Using Natural Language Processing for Identification of Cognitive Impairments in Schizophrenia from Electronic Health Records Data in the United States

Speaker: Mona Nili, PharmD, MBA, PhD

Psych Congress 2024

Background: Schizophrenia is a complex condition characterized by both positive and negative symptoms. Often underrecognized are the cognitive impairments (CI). The objective of this study is to use natural language processing (NLP) to identify CI within the unstructured electronic health records (EHR) of patients with schizophrenia.
Methods: This retrospective cohort study used clinical notes from the Veradigm Network EHR database, from January 2016 to February 2023. This study included adult patients (≥18 years) with schizophrenia. Using the MATRICS Consensus Cognitive Battery (MCCB) domains, a list of key terms for CI was created and applied to annotate and extract keywords from a random sample of notes. All unstructured texts from patient records during the study period identified using NLP. Patient characteristics were assessed in the 12 months before the first documented schizophrenia diagnosis.
Results: The study included 79,326 schizophrenia patients, with 19,974 (25.2%) having evidence of CI. The most common identified CI domains were “reasoning and problem solving” (70.4%) and “working memory” (27.1%).

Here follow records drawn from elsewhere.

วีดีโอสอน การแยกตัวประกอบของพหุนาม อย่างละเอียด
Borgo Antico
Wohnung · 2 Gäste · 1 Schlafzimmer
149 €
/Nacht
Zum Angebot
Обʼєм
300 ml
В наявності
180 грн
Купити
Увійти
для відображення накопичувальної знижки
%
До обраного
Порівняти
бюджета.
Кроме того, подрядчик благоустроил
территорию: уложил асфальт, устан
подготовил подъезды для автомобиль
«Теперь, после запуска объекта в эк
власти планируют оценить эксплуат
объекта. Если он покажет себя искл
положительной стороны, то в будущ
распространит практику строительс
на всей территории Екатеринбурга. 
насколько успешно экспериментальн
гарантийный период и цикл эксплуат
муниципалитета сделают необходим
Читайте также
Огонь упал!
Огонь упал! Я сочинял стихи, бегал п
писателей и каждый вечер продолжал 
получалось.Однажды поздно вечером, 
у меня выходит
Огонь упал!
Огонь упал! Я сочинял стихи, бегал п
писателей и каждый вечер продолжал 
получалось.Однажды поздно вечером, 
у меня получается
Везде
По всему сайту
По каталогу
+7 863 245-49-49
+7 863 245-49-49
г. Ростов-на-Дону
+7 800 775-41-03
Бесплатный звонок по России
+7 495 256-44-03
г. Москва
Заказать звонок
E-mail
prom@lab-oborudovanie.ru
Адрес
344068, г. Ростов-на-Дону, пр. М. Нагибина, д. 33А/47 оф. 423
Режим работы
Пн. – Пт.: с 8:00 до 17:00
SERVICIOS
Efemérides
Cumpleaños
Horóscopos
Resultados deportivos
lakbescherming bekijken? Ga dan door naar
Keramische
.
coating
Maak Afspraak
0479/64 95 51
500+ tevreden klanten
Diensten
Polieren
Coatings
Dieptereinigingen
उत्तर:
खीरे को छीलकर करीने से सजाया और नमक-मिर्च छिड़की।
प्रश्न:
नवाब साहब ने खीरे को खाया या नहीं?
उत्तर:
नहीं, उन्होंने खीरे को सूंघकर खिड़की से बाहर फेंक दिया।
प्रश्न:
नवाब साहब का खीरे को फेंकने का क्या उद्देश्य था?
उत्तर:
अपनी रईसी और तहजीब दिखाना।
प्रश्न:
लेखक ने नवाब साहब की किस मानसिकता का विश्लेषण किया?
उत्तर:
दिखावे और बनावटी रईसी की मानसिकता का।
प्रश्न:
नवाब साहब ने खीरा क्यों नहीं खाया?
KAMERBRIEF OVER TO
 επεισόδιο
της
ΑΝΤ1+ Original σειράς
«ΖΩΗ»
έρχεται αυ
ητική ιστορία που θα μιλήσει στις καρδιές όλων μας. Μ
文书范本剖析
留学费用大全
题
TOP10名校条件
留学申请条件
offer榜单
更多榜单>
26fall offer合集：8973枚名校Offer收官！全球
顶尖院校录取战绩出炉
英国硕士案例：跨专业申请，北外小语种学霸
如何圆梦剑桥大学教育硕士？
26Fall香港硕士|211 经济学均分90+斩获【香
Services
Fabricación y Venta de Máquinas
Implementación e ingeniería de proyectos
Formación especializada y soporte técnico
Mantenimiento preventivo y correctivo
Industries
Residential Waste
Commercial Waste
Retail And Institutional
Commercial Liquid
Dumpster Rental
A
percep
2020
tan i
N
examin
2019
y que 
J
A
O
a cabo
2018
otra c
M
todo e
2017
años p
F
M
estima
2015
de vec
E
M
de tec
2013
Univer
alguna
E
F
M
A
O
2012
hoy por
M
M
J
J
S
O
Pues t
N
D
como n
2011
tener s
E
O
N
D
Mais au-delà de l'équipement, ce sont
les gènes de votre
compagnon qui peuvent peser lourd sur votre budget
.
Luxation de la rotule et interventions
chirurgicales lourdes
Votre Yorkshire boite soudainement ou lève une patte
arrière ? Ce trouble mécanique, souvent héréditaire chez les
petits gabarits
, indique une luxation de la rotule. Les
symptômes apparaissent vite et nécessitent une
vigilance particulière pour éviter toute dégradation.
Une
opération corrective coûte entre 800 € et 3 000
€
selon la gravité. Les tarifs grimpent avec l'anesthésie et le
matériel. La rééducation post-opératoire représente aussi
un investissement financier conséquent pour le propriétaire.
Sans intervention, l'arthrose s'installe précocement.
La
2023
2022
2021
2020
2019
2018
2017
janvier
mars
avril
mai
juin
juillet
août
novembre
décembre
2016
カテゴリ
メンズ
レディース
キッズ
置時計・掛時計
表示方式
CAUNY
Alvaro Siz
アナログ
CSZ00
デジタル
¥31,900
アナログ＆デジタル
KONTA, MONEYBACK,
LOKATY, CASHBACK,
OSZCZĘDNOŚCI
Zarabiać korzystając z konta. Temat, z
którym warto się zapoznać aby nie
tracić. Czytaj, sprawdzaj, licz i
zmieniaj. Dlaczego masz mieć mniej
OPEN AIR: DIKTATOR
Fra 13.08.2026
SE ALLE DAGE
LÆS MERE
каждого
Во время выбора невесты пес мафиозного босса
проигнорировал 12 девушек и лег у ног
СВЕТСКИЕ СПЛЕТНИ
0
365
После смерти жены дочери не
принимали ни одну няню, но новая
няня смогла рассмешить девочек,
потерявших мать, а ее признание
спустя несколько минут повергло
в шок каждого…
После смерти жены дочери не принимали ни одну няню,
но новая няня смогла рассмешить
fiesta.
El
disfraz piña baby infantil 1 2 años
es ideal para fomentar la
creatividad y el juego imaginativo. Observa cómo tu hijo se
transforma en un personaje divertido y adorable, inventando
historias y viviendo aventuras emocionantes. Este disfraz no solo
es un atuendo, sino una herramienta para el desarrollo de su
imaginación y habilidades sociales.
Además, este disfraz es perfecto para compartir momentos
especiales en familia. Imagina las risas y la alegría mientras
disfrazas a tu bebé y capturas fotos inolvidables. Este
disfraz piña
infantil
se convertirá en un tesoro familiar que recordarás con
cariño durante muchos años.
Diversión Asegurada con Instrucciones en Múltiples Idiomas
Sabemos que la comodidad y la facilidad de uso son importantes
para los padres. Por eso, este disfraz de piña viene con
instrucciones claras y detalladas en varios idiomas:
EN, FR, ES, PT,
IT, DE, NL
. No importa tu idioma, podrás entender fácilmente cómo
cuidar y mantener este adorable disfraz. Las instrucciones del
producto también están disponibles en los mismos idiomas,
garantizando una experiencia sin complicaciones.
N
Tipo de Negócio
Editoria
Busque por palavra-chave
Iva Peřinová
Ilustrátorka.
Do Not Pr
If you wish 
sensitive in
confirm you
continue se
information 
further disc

The most common key terms found included “insight and judgment”, “reduced attention”, “poor memory”, “poverty of thought”, and “difficulty in expressing themselves.” Patients with evidence of CI had slightly higher rates of anxiety, depression, and substance use disorder compared to those without CI (all p-values < 0.001).
Discussion: This study highlights the importance of advanced data analytics in psychiatric research, offering new insights into the characteristics of CI in schizophrenia. This study informs the need to better document cognitive impairments in the clinical notes of patients with schizophrenia.